Ensuite, continuons avec les femmes: quand cette femme ou cette jeune fille [la Samaritaine, cf. Jn 4, 1-27], je ne sais pas quelle était sa situation, commença à faire un peu la « catéchiste » et à dire : « Mais il faut adorer Dieu sur cette montagne, ou sur celle-ci ?… ». Jésus lui a dit : « Et ton mari ?… » — « Je n’en ai pas » — « Tu as dit la vérité ». Et en effet, elle portait de nombreuses médailles d’adultère, beaucoup de « décoration »… Pourtant, elle a été la première à être pardonnée, elle a été « l’apôtre » de la Samarie. Alors, comment doit-on faire ? Allons à l’Evangile, allons à Jésus ! Cela ne signifie pas jeter le bébé avec l’eau sale du bain, non, non. Cela signifie chercher la vérité; et que la morale est un acte d’amour, toujours : d’amour pour Dieu, d’amour envers son prochain. C’est également un acte qui laisse place à la conversion de l’autre, il ne condamne pas immédiatement, il laisse de l’espace.
Une fois — il y a beaucoup de prêtres ici, mais excusez-moi — mon prédécesseur, non, l’autre, le cardinal Aramburu, qui est mort après mon prédécesseur, m’a donné un conseil quand j’ai été nommé archevêque : « Quand tu vois qu’un prêtre vacille un peu, glisse, appelle-le et dis-lui: “ Parlons un peu, on m’a dit que tu étais dans cette situation, presque de double vie, je ne sais pas… ”; et tu verras que ce prêtre commencera à te dire : “ Non ce n’est pas vrai, non… ” ; interromps-le et dis-lui : “ Ecoute-moi, rentre chez toi, penses-y et reviens dans quinze jours, nous en reparlerons ; et pendant ces quinze jours — c’est ce qu’il me disait — il avait le temps de penser, de repenser devant Jésus et de revenir : “ Oui, c’est vrai. Aide-moi ! ”. Il faut toujours du temps. “ Mais, Père, ce prêtre a vécu, il a célébré la Messe, en état de péché mortel pendant ces quinze jours, c’est ce que dit la morale, et vous, que dites-vous ? ”. Qu’est-ce qui est mieux ? Qu’est-ce qui a été mieux ? Que l’évêque ait eu la générosité de lui laisser quinze jours pour y penser, malgré le risque de célébrer la Messe en état de péché mortel, c’est cela qui est mieux ou l’autre option, la morale rigide ? Et à propos de la morale rigide, je vous raconterai un fait auquel j’ai moi-même assisté. Pendant mes études de théologie, l’examen concernant l’écoute des Confessions — il s’appelait « ad audiendas » — avait lieu en troisième année, mais nous, ceux de deuxième année, nous avions la permission d’aller y assister pour nous préparer ; et une fois, on a soumis à l’un de nos camarades le cas d’une personne qui va se confesser, mais un cas très compliqué, concernant le septième commandement, « de justitia et jure » ; mais c’était vraiment un cas tellement irréel… ; et ce camarade, qui était une personne normale, a dit au professeur : « Mais père, cela n’arrive pas dans la vie » — « Oui, mais on le trouve dans les livres ! ». J’ai vu cela.

Exercice écrit 1: Indiquez si chacune des affirmations suivantes concorde avec le texte sur la morale et la miséricorde, en répondant par oui ou par non et en citant les mots décisifs du texte. (a) Le cardinal Aramburu est mort avant le prédécesseur de l'orateur. (b) Le conseil du cardinal laissait au prêtre quinze jours pour réfléchir. (c) L'examen concernant l'écoute des Confessions avait lieu en deuxième année.
Exercice écrit 2: D'après le texte sur la morale et la miséricorde, comment s'appelait l'examen concernant l'écoute des Confessions ?
Exercice écrit 3: Poursuivez le texte sur la morale et la miséricorde à partir de sa dernière phrase.

Section des données:
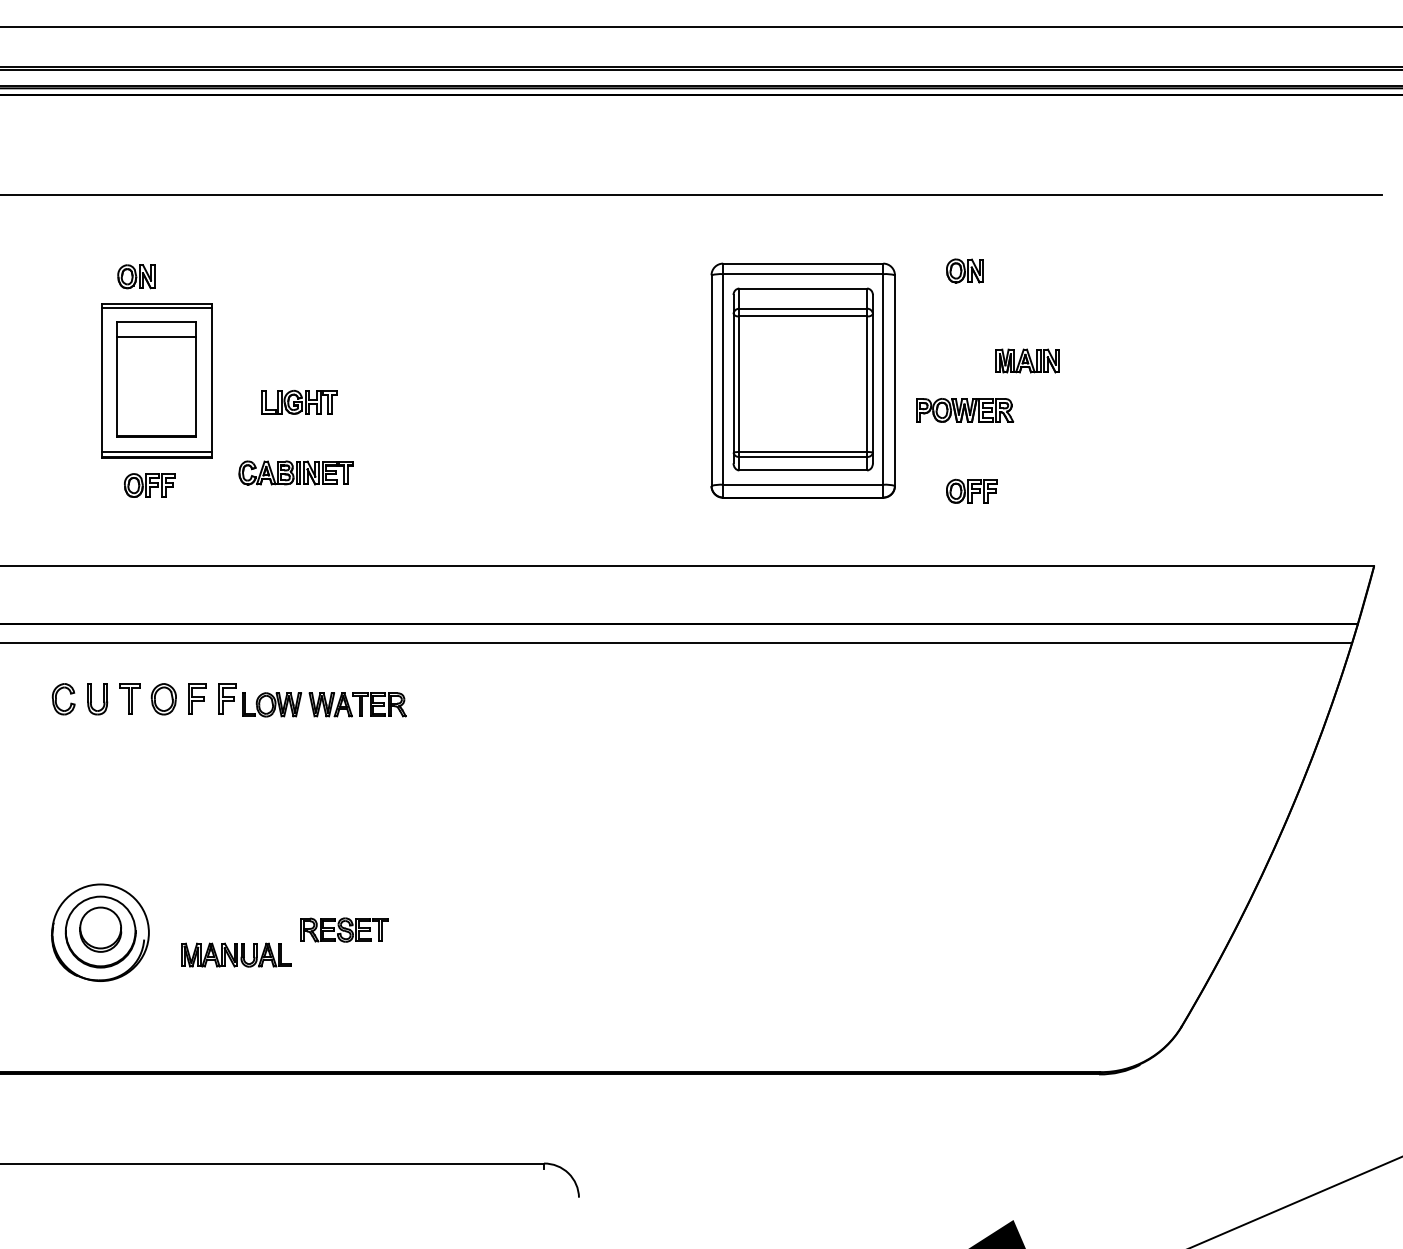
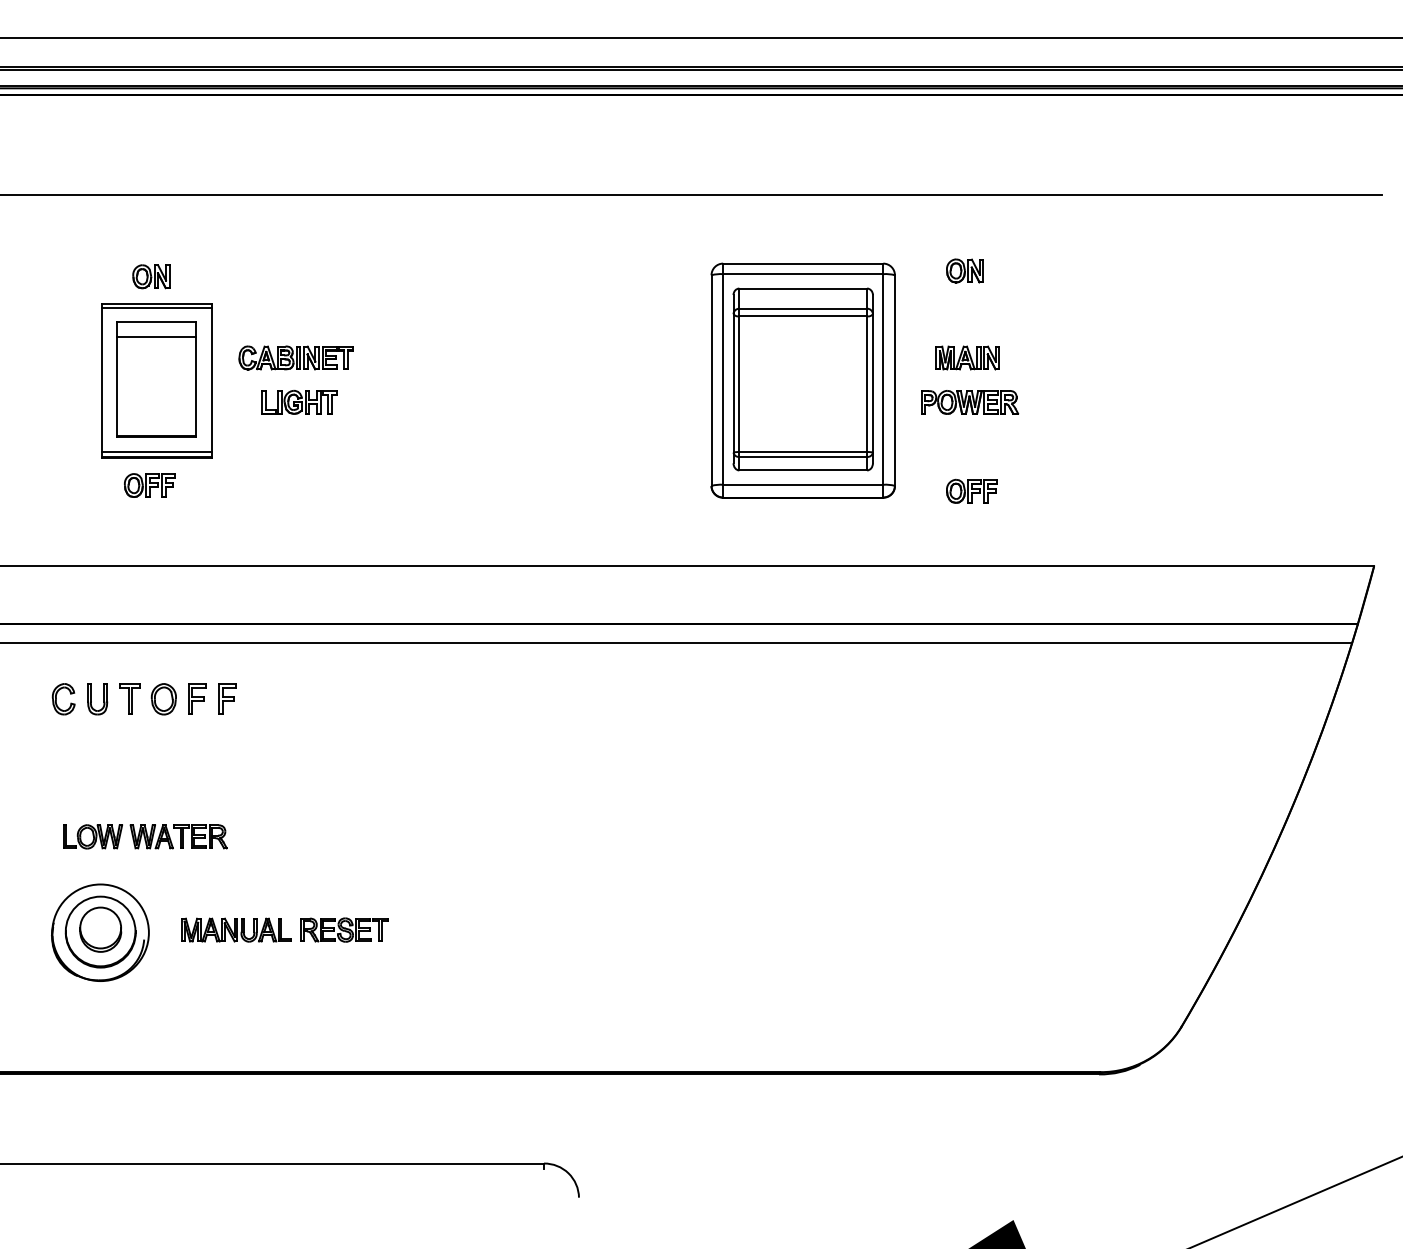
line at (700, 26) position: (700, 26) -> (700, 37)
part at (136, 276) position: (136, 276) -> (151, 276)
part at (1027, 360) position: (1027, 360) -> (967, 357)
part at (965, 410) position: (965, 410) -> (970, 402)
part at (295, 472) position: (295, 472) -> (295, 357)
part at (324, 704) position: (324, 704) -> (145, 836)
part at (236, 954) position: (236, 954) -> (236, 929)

Réponse 1:
(a) Non : « qui est mort après mon prédécesseur ».
(b) Oui : « rentre chez toi, penses-y et reviens dans quinze jours ».
(c) Non : « avait lieu en troisième année ».

Réponse 2: Il s'appelait « ad audiendas ».

Réponse 3:
Où que l’on aille, nous entendons parler aujourd’hui de crise du mariage. C’est pourquoi nous voulions vous demander : sur quoi devons-nous miser aujourd’hui pour éduquer les jeunes à l’amour, en particulier au mariage sacramentel, en surmontant leurs résistances, le scepticisme, le désenchantement, la peur du définitif ?
Je reprends ton dernier mot : nous vivons aussi une culture du provisoire. J’ai entendu un évêque raconter, il y a quelques mois, qu’il avait reçu un jeune homme qui avait fini ses études universitaires, un brave garçon, qui lui a dit : « Je veux devenir prêtre, mais pendant dix ans ». C’est la culture du provisoire. Et cela se produit partout, même dans la vie sacerdotale, dans la vie religieuse. Le provisoire. C’est pour cela qu’une partie de nos mariages sacramentels sont nuls, car ils [les époux] disent : « Oui, pour toute la vie », mais ils ne savent pas ce qu’ils disent, car ils ont une autre culture. Ils le disent et ils sont de bonne volonté, mais ils n’en ont pas la conscience. Une fois, à Buenos Aires, une femme m’a adressé un reproche : « Vous les prêtres, vous êtes malins, car pour devenir prêtre vous étudiez huit ans, et ensuite, si les choses ne vont pas bien et que le prêtre rencontre une jeune fille qui lui plaît… pour finir vous lui donnez la permission de se marier et de fonder une famille. Et nous les laïcs, qui recevons un sacrement indissoluble pour toute la vie, on nous fait suivre quatre conférences et cela pour toute la vie ! ». Pour moi, l’un des problèmes est le suivant : la préparation au mariage.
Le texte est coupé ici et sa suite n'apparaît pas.